_PROMPT_: Using the records below, output the stretch that opens with the line containing "solid #090909;border-right:7px solid" and closes with the line containing "0 7px, rgba(236,236,230,.7)", exactly and including both lines, with nothing more.
[MATERIALS PROVIDED — start]
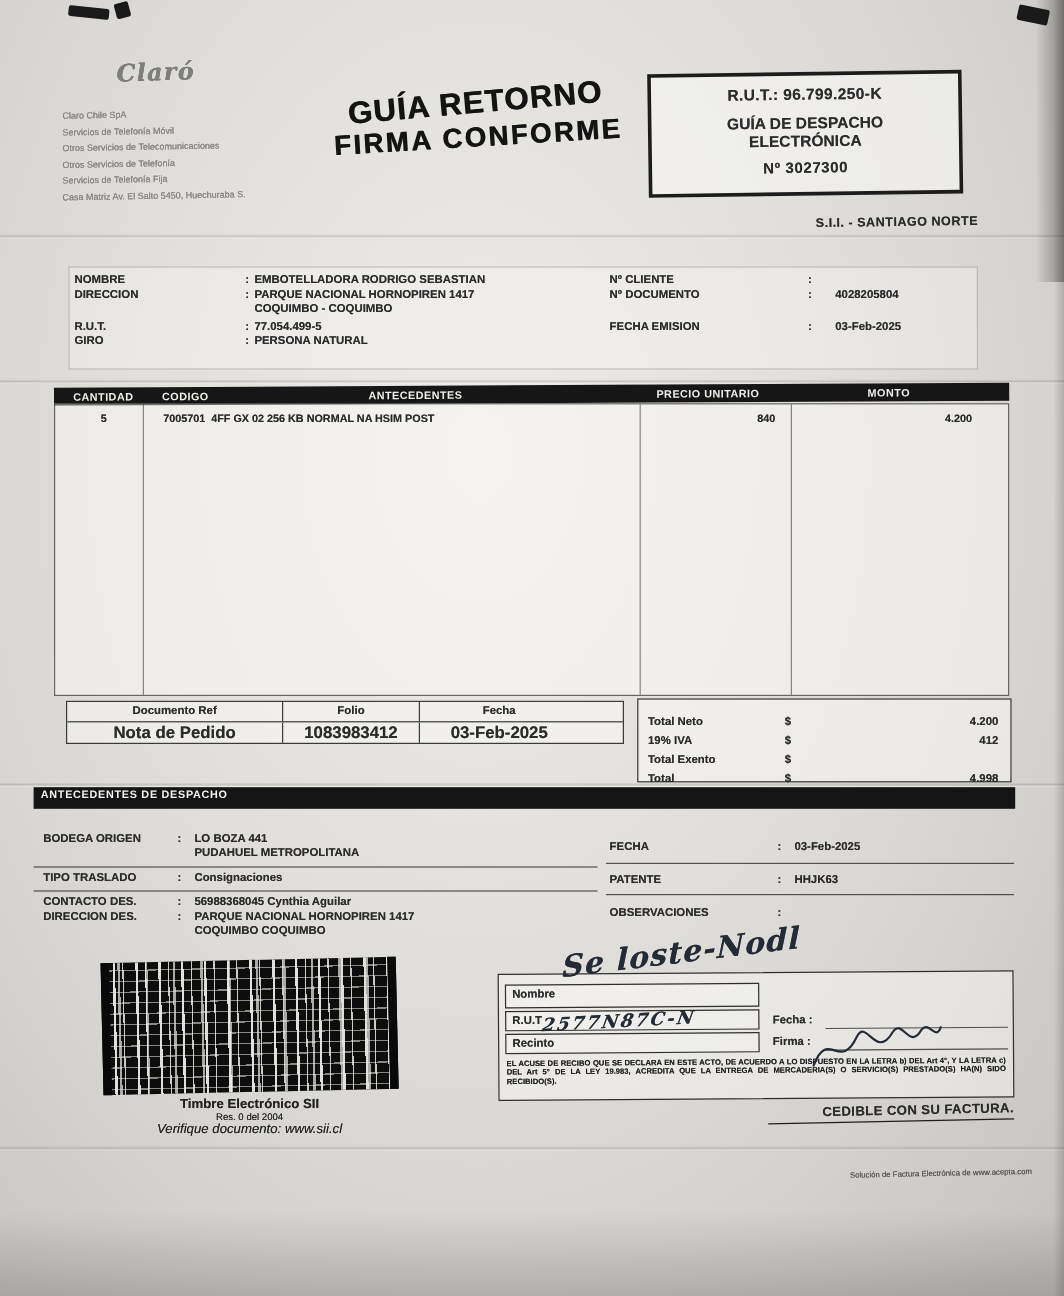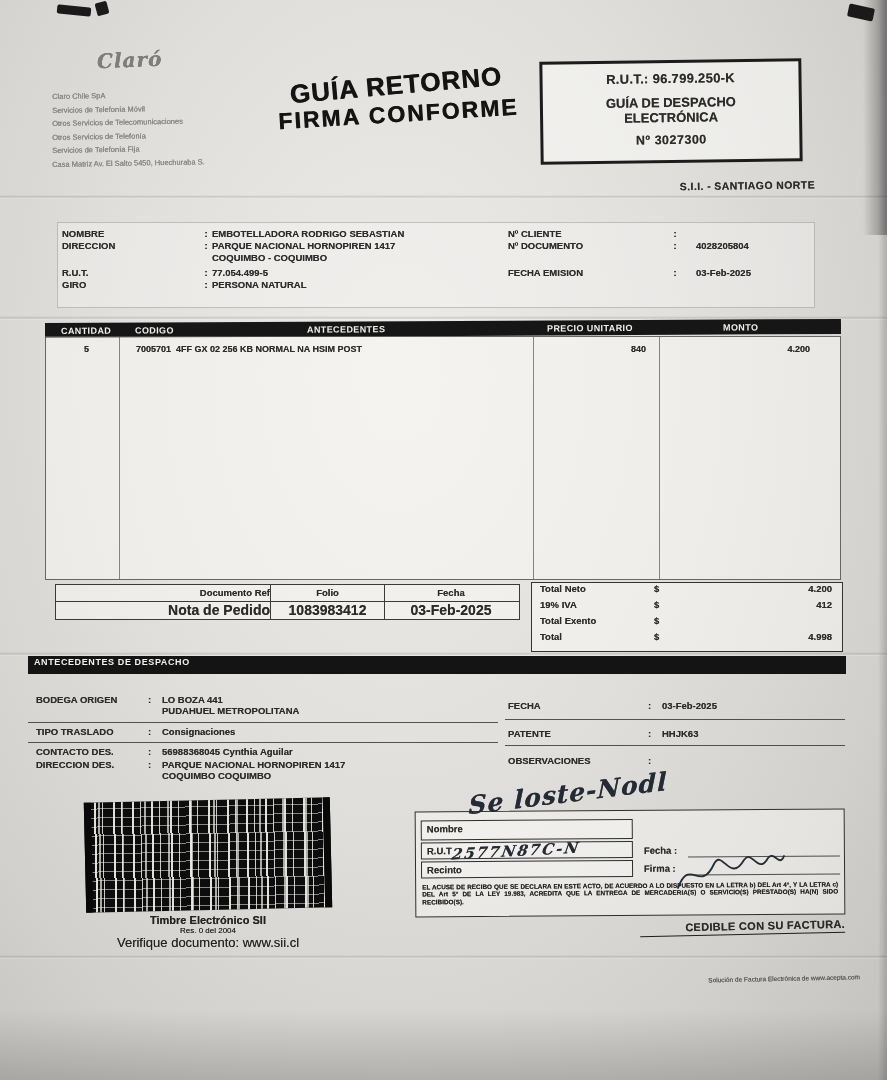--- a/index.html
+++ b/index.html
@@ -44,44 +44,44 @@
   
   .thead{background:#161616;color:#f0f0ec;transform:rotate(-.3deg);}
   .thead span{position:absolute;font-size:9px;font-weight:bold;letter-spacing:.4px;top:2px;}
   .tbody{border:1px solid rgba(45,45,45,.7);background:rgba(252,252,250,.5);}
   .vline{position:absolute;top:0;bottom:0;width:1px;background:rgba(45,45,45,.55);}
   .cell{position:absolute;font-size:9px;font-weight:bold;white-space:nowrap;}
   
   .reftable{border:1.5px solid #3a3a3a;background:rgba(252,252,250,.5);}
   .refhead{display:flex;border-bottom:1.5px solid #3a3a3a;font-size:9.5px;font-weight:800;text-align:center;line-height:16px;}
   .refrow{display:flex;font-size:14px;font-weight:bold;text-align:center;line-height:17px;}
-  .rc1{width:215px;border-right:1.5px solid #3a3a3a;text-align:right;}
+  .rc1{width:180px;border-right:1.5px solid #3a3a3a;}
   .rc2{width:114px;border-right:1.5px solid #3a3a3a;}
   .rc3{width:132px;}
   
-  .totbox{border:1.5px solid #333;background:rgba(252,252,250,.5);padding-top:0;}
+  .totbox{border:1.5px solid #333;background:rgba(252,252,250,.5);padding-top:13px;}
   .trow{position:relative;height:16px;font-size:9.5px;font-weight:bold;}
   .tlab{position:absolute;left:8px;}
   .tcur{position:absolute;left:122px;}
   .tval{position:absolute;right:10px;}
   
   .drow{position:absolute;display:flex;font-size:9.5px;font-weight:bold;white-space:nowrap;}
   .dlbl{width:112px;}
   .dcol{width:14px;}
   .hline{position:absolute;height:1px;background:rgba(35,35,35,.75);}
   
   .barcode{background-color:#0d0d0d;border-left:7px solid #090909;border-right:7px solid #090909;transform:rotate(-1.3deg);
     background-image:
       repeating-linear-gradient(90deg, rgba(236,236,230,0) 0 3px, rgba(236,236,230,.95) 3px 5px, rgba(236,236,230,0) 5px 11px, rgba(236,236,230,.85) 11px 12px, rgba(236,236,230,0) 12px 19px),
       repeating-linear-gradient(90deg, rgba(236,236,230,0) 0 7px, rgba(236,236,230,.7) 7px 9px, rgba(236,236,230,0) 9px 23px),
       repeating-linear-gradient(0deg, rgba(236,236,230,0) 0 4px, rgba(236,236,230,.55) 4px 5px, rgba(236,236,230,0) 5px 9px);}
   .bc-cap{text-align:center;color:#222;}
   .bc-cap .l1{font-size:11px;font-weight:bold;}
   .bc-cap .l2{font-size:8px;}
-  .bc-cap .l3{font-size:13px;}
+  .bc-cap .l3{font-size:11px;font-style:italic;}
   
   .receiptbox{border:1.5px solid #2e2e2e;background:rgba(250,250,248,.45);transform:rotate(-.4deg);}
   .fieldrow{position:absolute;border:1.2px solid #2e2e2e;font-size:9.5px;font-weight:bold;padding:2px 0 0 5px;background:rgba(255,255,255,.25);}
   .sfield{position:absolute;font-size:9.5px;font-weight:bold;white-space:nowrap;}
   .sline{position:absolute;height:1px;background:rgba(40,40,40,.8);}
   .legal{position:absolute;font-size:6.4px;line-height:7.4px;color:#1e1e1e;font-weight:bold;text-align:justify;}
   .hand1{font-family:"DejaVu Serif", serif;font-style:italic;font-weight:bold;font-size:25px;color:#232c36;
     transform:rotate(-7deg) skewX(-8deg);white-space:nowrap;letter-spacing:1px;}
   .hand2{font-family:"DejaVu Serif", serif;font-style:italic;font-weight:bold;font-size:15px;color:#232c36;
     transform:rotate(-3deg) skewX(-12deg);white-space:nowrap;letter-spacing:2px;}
[MATERIALS PROVIDED — finish]
_ANSWER FOR THIS EXERCISE_:
   .barcode{background-color:#0d0d0d;border-left:7px solid #090909;border-right:7px solid #090909;transform:rotate(-1.3deg);
     background-image:
       repeating-linear-gradient(90deg, rgba(236,236,230,0) 0 3px, rgba(236,236,230,.95) 3px 5px, rgba(236,236,230,0) 5px 11px, rgba(236,236,230,.85) 11px 12px, rgba(236,236,230,0) 12px 19px),
       repeating-linear-gradient(90deg, rgba(236,236,230,0) 0 7px, rgba(236,236,230,.7) 7px 9px, rgba(236,236,230,0) 9px 23px),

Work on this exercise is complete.